A terminal lake is formed at the end point of an enclosed watershed basin. These lakes have no outlets and, therefore, are greatly affected by variations in inflow caused by upstream diversions of surface water, groundwater pumping, and changes in the hydrologic cycle.
Desert Terminal Lakes (DTL) funding was originally established by Public Law 101-171 in 2002 to provide water to a unique collection of at-risk natural desert terminal lakes in the northwestern Great Basin. Subsequent legislative amendments made clear that the freshwater lakes of concern include Pyramid, Summit, and Walker Lakes in Nevada and their associated watersheds (i.e., the Carson, Truckee and Walker River basins in Nevada/California, and the Summit Lake basin in Nevada).
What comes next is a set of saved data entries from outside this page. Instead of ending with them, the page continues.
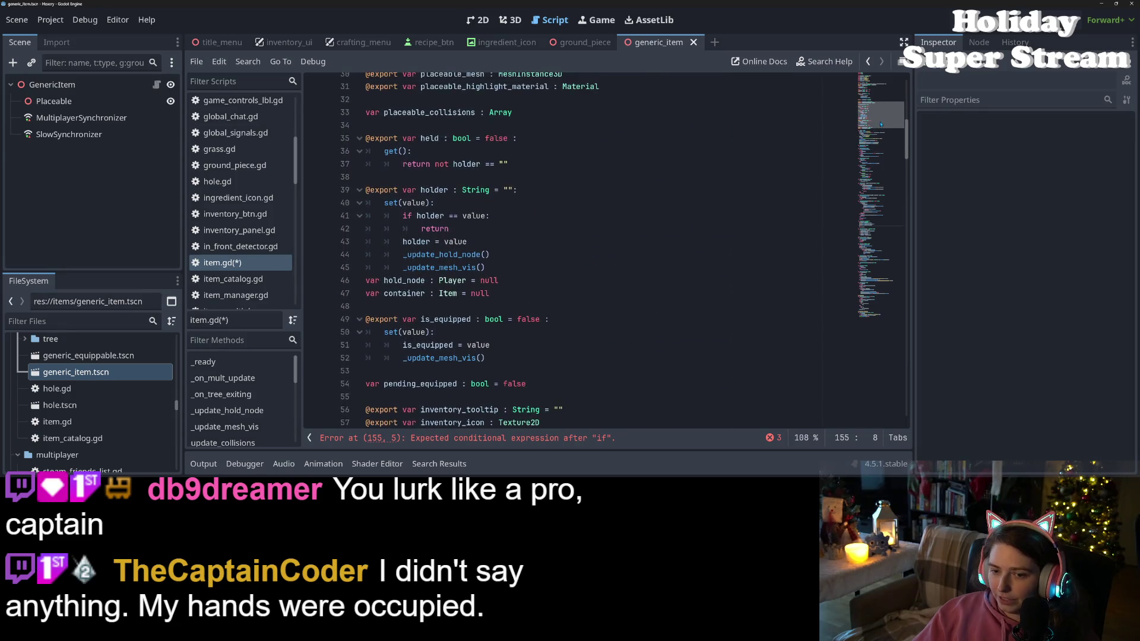
scroll(881, 124, "up", 4)
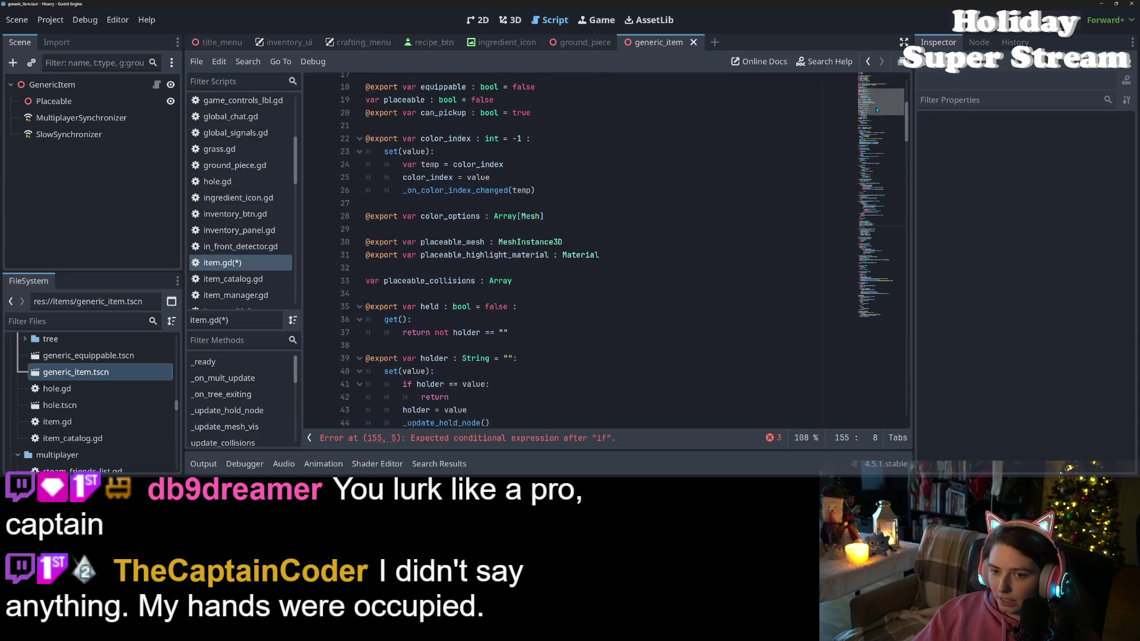
scroll(876, 110, "up", 3)
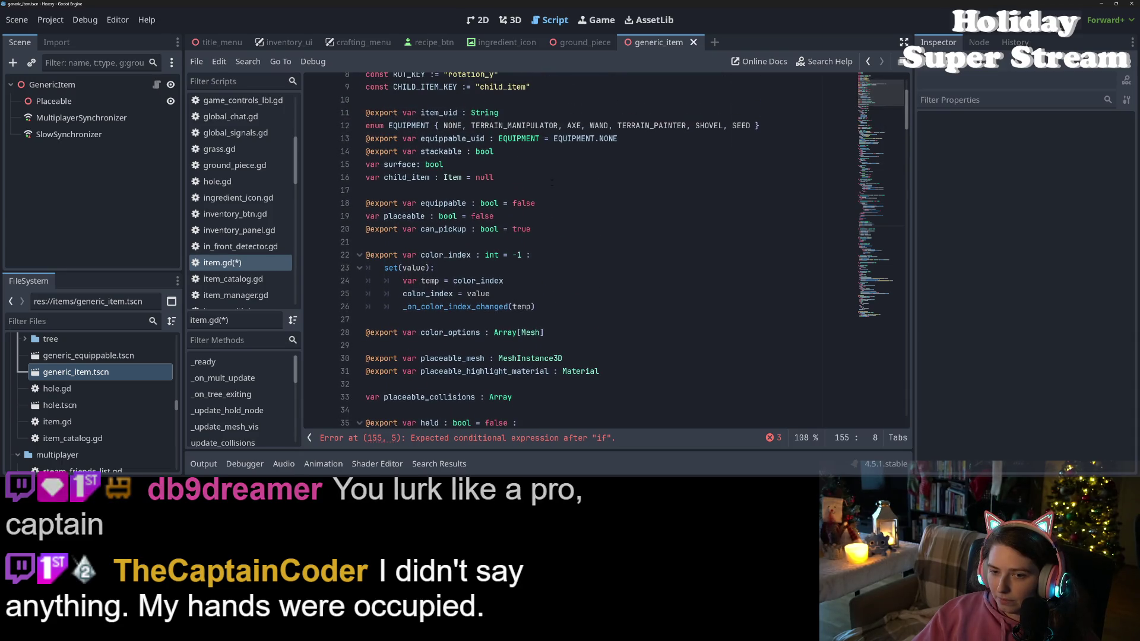
left_click(490, 167)
double_click(398, 178)
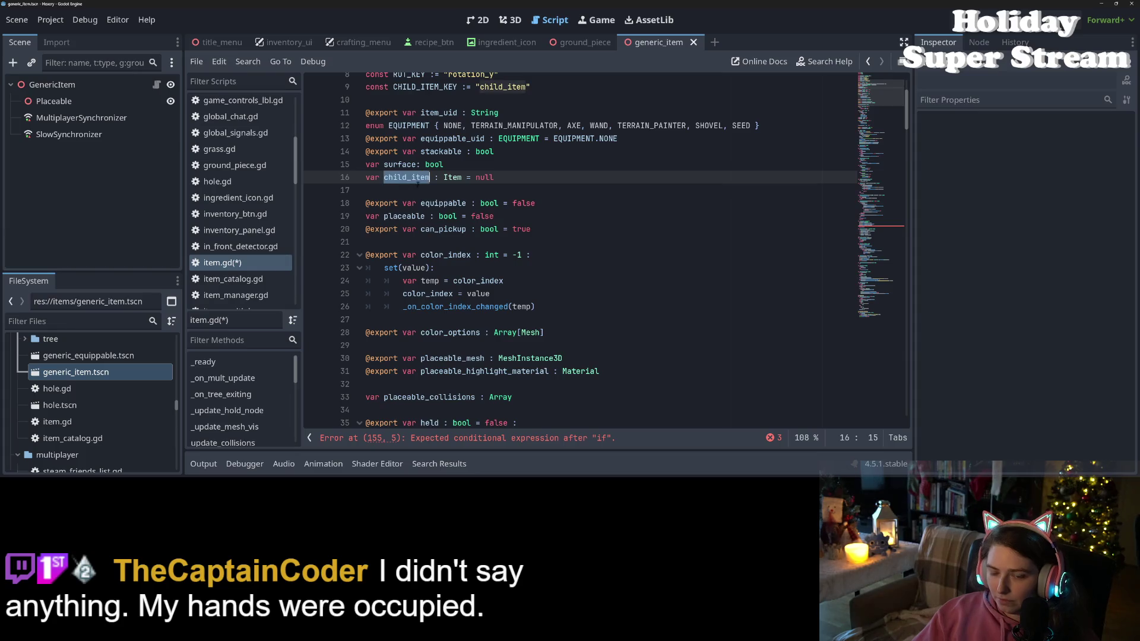
scroll(467, 264, "down", 20)
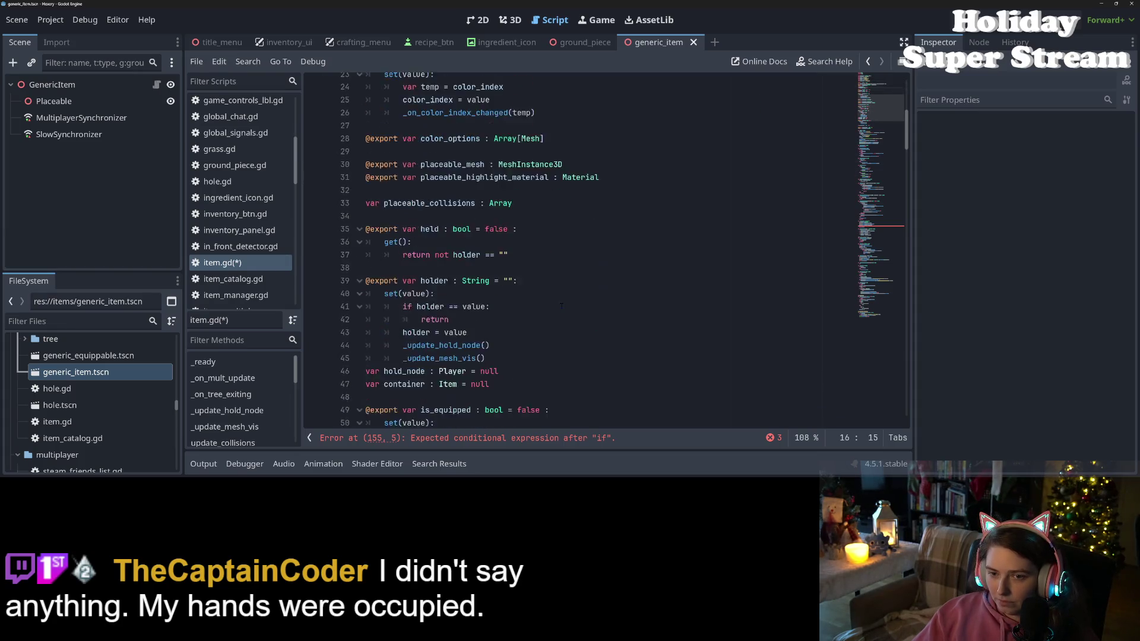
scroll(561, 306, "down", 17)
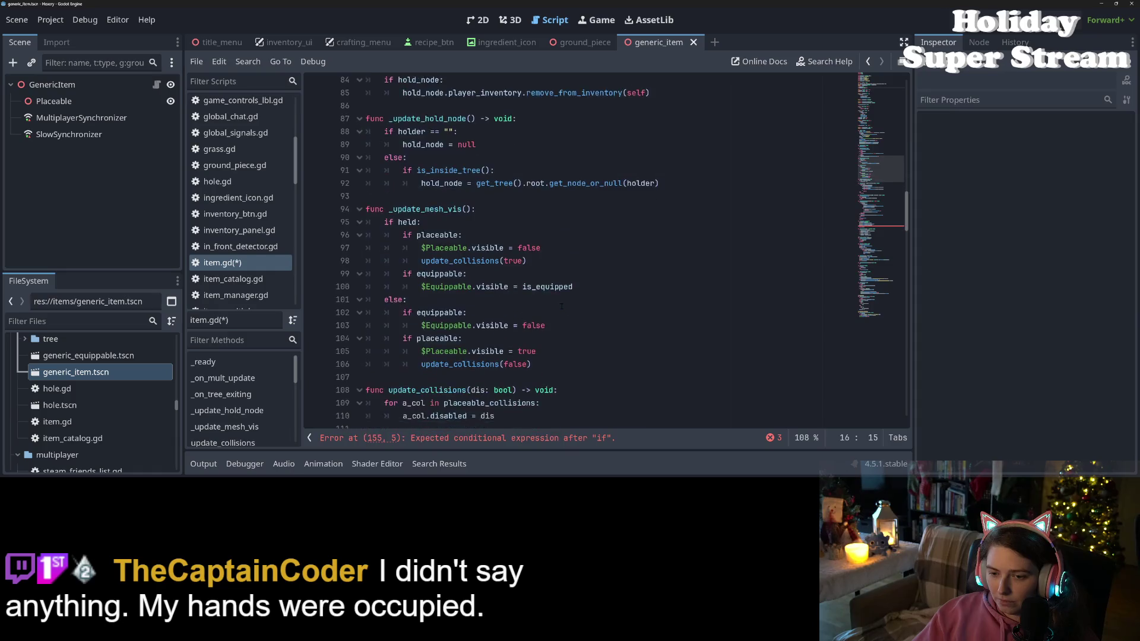
scroll(561, 306, "down", 5)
Historically, DTL grant funds have been administered directly by the U.S. Bureau of Reclamation (Reclamation). Under a grant from Reclamation in 2010, the National Fish and Wildlife Foundation (NFWF) has been working to develop and administer the Walker Basin Restoration Program established by Public Law 111-85 and related authorities. Subsequent legislative amendments expanded authorized uses of DTL funds, and associated modifications to NFWF’s grant with Reclamation provide NFWF the authority to directly support potential conservation investments in all DTL basins. All proposed projects must meet the current DTL authority (PL 101-171 Section 2507, as amended), which continues to include providing water to at-risk natural desert terminal lakes as well as additional uses:
For the benefit of at-risk natural desert terminal lakes and associated riparian and watershed resources, in any case in which there are willing sellers or willing participants, [DTL funds] may be used –
(1) to lease water;
(2) to purchase land, water appurtenant to the land, and related interests; and
(3) for efforts consistent with researching, supporting, and conserving fish, wildlife, plant, and habitat resources.